Tuesday, February 2, 2016

Film, Rinse, Repeat

To make a movie these days, you don't need a good idea or a top notch screenwriter.   All that's required is a decent lawyer who will negotiate the rights of the movie you want to remake or copy.

That's the case with "Creed," an overwritten and pretentious film by writer/director Ryan Coogler, who also essayed the criminally overwritten and pretentious "Fruitvale Station" of a few years back.  For this film, Coogler even brings in the Fruitvale star. Michael B. Jordan, to play the title role.   That makes two overwritten and pretentious roles for Mr. Jordan.   I sense a pattern forming.

There are some screen franchises that are better left dead and that goes for the Rocky Balboa story which went through about two dozen different movies always telling the same tale.   Coogler, after probably a lengthy negotiation with the Rocky original producers and Sylvester Stallone himself, puts his own spin out there and essentially copies the very first Rocky film to a tee.   Gee, how inventive is that?

This time, it's the son of Rocky opponent Apollo Creed, who died somewhere between Rocky 2 and Rocky 17.  Adonis Creed never got to meet his dad and wants to now follow in his footsteps in an attempt to know his father.   In the interim, he was raised by his mother played here by Phylicia Rashad.  Frankly, if she's going to be in a movie, I want it to be a documentary where she tells us what she saw during all those years working with Bill Cosby.   But that's just me.

Well, anyway, Creed goes to Philadelphia, which is still apparently the place to go for either a cheese steak sandwich or for boxing lessons.  He looks up Dad's opponent, Rocky Balboa, who is certainly easy to find.  He's either in his Italian restaurant or at the cemetery talking to the tombstones of dead wife Adrian or dead brother-in-law Paulie.  Creed wants Rocky to train him and, at this point, we start to pick up the old Rocky scripts verbatim.  For those six of you who care, it's all here.   The chicken chasing.  The early morning training to the old Bill Conti music.  Even the musical cues are the same.   There's not one clever or original moment in this mess and Coogler should rename his production company Lazytown Films.  It's just that uninspired.
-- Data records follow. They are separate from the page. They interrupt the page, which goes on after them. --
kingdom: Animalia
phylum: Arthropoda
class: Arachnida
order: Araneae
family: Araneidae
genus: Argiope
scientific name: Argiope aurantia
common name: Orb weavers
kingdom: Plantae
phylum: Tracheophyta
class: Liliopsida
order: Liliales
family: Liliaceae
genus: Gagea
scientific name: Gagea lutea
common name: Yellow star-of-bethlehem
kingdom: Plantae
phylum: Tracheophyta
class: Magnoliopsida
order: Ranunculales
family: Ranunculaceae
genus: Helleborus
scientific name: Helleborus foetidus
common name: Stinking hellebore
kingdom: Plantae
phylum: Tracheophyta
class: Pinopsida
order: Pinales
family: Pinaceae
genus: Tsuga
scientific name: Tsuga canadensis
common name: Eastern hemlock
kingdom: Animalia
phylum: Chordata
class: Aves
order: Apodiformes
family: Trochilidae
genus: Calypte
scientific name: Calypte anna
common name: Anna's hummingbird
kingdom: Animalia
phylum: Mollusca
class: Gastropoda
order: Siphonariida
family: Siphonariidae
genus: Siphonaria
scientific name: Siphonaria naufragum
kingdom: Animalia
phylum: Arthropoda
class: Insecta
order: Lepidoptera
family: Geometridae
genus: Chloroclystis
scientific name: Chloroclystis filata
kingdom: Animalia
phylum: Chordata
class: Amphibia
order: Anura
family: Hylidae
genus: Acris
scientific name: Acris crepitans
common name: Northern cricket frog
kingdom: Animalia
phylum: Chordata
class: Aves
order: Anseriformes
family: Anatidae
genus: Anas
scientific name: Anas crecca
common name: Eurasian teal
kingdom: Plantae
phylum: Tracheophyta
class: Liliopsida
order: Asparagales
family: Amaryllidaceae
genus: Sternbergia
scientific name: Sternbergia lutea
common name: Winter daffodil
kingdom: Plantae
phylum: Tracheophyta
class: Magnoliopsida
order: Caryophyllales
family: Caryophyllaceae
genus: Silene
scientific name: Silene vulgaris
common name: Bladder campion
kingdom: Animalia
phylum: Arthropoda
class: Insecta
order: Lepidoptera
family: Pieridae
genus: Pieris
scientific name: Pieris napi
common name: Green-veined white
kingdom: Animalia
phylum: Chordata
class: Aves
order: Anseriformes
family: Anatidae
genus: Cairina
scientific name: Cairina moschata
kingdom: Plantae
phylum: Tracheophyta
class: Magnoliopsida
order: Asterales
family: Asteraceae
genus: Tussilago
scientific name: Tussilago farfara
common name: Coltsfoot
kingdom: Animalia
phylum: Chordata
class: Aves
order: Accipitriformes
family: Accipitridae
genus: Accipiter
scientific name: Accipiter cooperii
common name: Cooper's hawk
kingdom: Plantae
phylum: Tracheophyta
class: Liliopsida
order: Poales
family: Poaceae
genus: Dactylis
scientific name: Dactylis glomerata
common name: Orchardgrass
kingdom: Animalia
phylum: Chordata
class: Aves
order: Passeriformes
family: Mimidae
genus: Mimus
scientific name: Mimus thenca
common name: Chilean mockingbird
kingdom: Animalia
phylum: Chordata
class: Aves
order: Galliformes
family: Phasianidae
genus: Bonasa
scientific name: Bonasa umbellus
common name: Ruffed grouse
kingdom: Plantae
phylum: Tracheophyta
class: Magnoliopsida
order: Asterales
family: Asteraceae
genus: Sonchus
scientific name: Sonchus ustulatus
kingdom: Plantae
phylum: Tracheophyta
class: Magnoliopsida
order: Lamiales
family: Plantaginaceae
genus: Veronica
There are plot turns in this swill that you can see coming several reels in advance.  And you're almost tempted to talk along with the dialogue as if it's one of those "Grease" sing-along nights.   You're amused by the familiarity of it all but, at the same time, appalled that something so trite and hackneyed could get a greenlight.

That said, there's something ghoulishly entertaining about seeing Stallone putting on the Rocky hat one more time.   He certainly knows this part by now and, as a lifetime tribute, wound up with an Oscar nomination for his work. Let's just hope that he stops here.   We don't want to see a reboot of an eighty-year-old Rambo battling ISIS when the terror organization takes over Bingo night down at the senior home.

Trust me.  "Creed" is not worth your time.   The people to get truly knocked out is the audience.   And you could do that yourself at home by repeatedly hitting yourself in the forehead with a meat tenderizer.   You better off watching your "Rocky" DVD.

Or, on second thought, you might want to skip that, too.

LEN'S RATING:  Two-and-a-half stars.

Dinner last night:  Had a big lunch, so just a sandwich and salad.